→ TASK INSTRUCTIONS
Keep to one stretch of the data below, the lines from the one with "russebr01, MP: 15 -> 35" up to and including the one with "jacksbo01, PTS: 11 -> 25", and return that stretch exactly.

→ GIVEN RECORDS
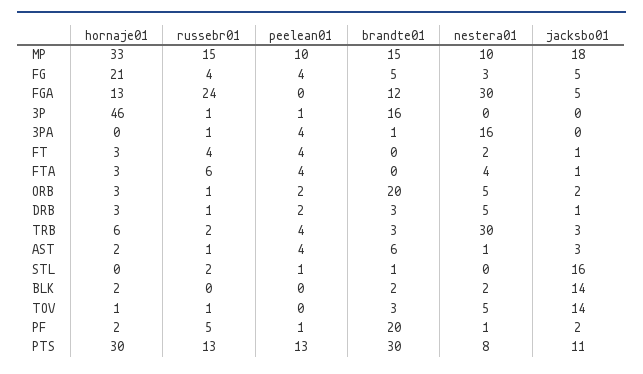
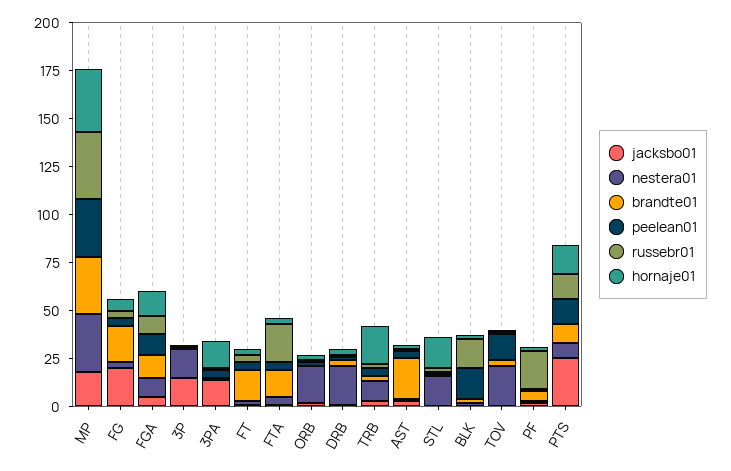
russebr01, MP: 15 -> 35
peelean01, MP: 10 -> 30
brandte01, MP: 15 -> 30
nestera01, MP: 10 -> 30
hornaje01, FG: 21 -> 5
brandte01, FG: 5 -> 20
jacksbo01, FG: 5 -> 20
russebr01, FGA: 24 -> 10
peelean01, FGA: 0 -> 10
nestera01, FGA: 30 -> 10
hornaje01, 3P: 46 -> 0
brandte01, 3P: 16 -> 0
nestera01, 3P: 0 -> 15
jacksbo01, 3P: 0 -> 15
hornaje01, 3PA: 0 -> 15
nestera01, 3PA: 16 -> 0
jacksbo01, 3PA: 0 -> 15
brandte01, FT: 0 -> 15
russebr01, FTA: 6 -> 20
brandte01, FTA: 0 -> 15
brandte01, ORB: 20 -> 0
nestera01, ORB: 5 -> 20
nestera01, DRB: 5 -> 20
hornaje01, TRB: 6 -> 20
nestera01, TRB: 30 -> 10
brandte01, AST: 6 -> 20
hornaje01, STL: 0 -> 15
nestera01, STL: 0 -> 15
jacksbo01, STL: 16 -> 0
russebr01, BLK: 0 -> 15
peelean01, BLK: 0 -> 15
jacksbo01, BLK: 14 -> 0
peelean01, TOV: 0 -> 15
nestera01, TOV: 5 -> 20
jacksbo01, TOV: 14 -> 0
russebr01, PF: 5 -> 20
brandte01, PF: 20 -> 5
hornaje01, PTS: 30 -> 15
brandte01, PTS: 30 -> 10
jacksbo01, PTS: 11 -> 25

* * *

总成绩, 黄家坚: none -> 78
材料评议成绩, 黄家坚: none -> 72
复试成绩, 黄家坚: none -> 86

→ TASK OUTPUT
russebr01, MP: 15 -> 35
peelean01, MP: 10 -> 30
brandte01, MP: 15 -> 30
nestera01, MP: 10 -> 30
hornaje01, FG: 21 -> 5
brandte01, FG: 5 -> 20
jacksbo01, FG: 5 -> 20
russebr01, FGA: 24 -> 10
peelean01, FGA: 0 -> 10
nestera01, FGA: 30 -> 10
hornaje01, 3P: 46 -> 0
brandte01, 3P: 16 -> 0
nestera01, 3P: 0 -> 15
jacksbo01, 3P: 0 -> 15
hornaje01, 3PA: 0 -> 15
nestera01, 3PA: 16 -> 0
jacksbo01, 3PA: 0 -> 15
brandte01, FT: 0 -> 15
russebr01, FTA: 6 -> 20
brandte01, FTA: 0 -> 15
brandte01, ORB: 20 -> 0
nestera01, ORB: 5 -> 20
nestera01, DRB: 5 -> 20
hornaje01, TRB: 6 -> 20
nestera01, TRB: 30 -> 10
brandte01, AST: 6 -> 20
hornaje01, STL: 0 -> 15
nestera01, STL: 0 -> 15
jacksbo01, STL: 16 -> 0
russebr01, BLK: 0 -> 15
peelean01, BLK: 0 -> 15
jacksbo01, BLK: 14 -> 0
peelean01, TOV: 0 -> 15
nestera01, TOV: 5 -> 20
jacksbo01, TOV: 14 -> 0
russebr01, PF: 5 -> 20
brandte01, PF: 20 -> 5
hornaje01, PTS: 30 -> 15
brandte01, PTS: 30 -> 10
jacksbo01, PTS: 11 -> 25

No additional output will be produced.